DOĞAYI BOZKIRDA YAŞAMAK
Ferdi Akarsu - Konya
Geniş bozkırları, Tuz Gölü gibi çok sayıda sulak alanı ve bu alanlar arasında elmas gibi ışıldayan ormanlarıyla Konya doğaya kaçmak isteyenlerin
mutlaka gitmesi gereken yerlerden… Karapınar’daki Karacadağ, Beyşehir Gölü yolu üzerindeki Akyokuş Tabiat Parkı ve Konya Kent Ormanı hem bozkır hem de orman ekosistemlerini birlikte bulabileceğiniz noktalar. Bir film stüdyosundaymış hissiyle bu manzarayı izlerken tam ortasında meşe ağaçlarıyla bezenmiş bir dağ ve orman, sizi başka bir dünyaya götürüyor. Bu alanda meşe ormanlarını; bozkırda özgürce dolaşan gelengi gibi memeli hayvanları; nesli tehlike altında olan küçük akbaba gibi kuş türlerini ve sadece bu bölgede olan endemik bozkır bitkilerini görebilirsiniz.
KAMPA NASIL HAZIRLANILIR?
Erol Geygel, Kamptrek Doğa Sporları Grubu’nun rehberi
- Kamp bölgesini gitmeden önce araştırın. Kamp malzemeleriniz hava şartlarına uygun olmalı. Gideceğiniz yeri yakınlarınıza bildirin.

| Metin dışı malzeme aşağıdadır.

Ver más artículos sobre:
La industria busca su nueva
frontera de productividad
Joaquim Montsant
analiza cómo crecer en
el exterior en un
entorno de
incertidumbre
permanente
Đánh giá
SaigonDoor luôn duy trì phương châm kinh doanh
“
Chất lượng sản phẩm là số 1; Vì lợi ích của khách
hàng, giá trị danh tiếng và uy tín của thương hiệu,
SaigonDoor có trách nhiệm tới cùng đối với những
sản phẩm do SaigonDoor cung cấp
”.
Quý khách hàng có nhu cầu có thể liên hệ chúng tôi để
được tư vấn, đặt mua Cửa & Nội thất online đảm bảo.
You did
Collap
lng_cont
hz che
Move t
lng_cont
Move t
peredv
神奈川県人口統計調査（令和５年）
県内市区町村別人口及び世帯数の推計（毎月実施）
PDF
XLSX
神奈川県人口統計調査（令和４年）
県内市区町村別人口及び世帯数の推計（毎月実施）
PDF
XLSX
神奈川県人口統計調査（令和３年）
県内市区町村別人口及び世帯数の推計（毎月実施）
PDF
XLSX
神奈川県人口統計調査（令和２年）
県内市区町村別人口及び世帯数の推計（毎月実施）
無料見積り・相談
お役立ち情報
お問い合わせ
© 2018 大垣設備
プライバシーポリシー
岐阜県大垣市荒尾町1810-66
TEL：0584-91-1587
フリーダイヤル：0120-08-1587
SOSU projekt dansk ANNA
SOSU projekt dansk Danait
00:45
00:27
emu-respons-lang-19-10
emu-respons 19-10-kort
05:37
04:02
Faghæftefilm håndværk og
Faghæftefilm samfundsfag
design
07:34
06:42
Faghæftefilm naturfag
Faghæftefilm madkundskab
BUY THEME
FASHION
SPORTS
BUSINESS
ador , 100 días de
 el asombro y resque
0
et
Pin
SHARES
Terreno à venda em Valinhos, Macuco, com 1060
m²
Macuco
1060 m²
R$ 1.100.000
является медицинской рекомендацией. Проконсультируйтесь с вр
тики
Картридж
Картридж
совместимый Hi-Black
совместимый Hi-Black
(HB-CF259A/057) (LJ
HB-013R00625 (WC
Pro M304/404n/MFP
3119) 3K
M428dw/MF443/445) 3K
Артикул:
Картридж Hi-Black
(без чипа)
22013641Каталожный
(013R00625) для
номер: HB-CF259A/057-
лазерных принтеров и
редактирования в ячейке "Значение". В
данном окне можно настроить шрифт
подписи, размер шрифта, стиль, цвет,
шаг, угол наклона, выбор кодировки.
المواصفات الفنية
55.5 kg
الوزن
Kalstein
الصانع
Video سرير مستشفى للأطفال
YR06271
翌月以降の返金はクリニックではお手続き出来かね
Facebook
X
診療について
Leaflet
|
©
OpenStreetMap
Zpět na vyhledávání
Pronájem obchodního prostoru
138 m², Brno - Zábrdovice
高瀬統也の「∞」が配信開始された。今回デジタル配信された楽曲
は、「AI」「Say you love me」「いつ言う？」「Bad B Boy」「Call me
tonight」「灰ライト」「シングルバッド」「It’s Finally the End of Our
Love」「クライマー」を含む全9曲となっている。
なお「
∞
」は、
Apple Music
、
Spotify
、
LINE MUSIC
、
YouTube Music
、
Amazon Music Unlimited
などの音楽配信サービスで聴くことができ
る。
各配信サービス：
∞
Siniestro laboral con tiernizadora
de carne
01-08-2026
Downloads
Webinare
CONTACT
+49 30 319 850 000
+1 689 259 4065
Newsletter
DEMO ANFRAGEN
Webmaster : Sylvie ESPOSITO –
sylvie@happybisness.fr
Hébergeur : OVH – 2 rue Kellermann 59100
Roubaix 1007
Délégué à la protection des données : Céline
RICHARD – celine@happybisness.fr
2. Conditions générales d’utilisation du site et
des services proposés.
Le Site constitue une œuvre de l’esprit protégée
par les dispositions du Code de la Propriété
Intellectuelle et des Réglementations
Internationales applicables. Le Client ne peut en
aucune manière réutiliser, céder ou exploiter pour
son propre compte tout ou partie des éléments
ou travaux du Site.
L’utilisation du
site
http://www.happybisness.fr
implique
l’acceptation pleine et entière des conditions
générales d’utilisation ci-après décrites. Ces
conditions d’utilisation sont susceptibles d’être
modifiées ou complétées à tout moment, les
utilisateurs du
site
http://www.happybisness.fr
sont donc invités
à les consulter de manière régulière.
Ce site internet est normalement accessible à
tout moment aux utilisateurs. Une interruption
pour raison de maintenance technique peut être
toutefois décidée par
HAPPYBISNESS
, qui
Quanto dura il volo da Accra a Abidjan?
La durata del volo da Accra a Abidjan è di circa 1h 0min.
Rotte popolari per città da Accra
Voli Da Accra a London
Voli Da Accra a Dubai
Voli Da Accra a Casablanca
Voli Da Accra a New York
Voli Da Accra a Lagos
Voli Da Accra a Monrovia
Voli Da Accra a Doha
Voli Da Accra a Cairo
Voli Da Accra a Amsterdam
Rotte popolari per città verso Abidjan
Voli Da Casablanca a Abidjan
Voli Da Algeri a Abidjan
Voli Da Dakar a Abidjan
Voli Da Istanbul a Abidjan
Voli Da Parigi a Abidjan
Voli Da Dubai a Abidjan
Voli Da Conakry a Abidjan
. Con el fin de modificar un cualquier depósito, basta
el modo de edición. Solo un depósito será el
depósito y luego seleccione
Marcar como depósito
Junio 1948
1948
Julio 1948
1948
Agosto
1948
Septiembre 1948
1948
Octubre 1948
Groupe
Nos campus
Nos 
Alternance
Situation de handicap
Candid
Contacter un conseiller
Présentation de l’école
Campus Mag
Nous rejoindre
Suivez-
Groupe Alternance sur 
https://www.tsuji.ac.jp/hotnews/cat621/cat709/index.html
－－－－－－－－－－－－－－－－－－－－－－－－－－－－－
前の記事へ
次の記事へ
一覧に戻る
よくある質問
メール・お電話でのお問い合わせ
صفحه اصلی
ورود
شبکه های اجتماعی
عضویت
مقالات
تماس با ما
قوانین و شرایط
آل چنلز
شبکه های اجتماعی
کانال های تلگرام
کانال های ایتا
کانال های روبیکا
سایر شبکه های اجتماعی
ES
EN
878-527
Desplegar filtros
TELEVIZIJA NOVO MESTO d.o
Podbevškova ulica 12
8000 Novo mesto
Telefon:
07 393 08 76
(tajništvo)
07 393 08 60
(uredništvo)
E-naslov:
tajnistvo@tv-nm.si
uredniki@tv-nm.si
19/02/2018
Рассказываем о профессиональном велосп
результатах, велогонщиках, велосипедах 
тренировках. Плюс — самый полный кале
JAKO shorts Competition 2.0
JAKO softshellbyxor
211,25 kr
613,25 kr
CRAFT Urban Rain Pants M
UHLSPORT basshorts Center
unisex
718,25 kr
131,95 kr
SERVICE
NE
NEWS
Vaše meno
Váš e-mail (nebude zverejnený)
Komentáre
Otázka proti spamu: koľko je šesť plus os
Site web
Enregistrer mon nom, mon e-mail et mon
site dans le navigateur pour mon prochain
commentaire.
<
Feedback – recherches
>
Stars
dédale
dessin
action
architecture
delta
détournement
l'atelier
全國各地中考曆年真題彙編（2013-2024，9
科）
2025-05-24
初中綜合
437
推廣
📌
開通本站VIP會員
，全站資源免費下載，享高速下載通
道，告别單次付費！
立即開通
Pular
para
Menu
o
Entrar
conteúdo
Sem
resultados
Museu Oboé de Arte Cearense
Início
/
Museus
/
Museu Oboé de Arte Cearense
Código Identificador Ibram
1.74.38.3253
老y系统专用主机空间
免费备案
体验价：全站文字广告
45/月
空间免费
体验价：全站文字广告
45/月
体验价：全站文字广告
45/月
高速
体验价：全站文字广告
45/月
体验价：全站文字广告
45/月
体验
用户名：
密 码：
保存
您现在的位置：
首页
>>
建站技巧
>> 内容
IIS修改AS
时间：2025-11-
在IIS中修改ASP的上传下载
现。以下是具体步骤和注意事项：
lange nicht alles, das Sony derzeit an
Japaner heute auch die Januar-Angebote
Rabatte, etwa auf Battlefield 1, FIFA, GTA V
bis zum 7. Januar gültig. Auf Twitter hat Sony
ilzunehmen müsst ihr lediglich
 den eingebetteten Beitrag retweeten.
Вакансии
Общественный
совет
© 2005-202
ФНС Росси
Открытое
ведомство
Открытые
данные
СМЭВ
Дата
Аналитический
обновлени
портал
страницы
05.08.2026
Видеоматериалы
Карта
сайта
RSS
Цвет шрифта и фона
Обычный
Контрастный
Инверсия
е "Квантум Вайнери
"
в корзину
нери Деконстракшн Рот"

-Çadırınızı kampa gitmeden önce kurarak kontrol edin. Çadır ve uyku tulumunuzun hava şartlarına uygun olmasına dikkat edin.
- Yanınıza alacağınız temel malzemeler: Çadır, mat, uyku tulumu, kamp mutfağı malzemeleri, el feneri, çakmak, harita, çöp poşeti, mevsime uygun giysiler.
- Özel bir kampa gidiyorsanız hangi hizmetleri verdiklerini öğrenin.
NELERE DİKKAT ETMELİ?
Süleyman Şahin, Ulusal Kamp ve Karavan Federasyonu Üyesi
- Şöyle bir yanılgı var: Ateşsiz kamp olmaz. Aksine ateşle doğa bir arada olamaz. Özellikle yaz aylarında yerler, yapraklar kuruyken hiçbir şartta ateş yakılmamalı.
-Ses ve ışığın da bir kirlilik olduğu unutulmamalı. Doğal ortamda yüksek sesle dinlenen müzik yaban hayvanlarını korkutur, hatta yuvalarını terk etmelerine bile sebep olabilir.
- Kamp su yataklarına, yaban hayvanlarının su içme ve beslenme noktalarına yakın kurulmamalı.
- Kamp yaparken doğaya gıda maddesi de dahil hiçbir şey bırakılmamalı.
- Bırakılan bir gıda yaban hayvanlarının sindirim sistemine zarar verebilir.
- Doğadan hiçbir şey (dekoratif amaçlı kütükler, dallar vs.) alınmamalı.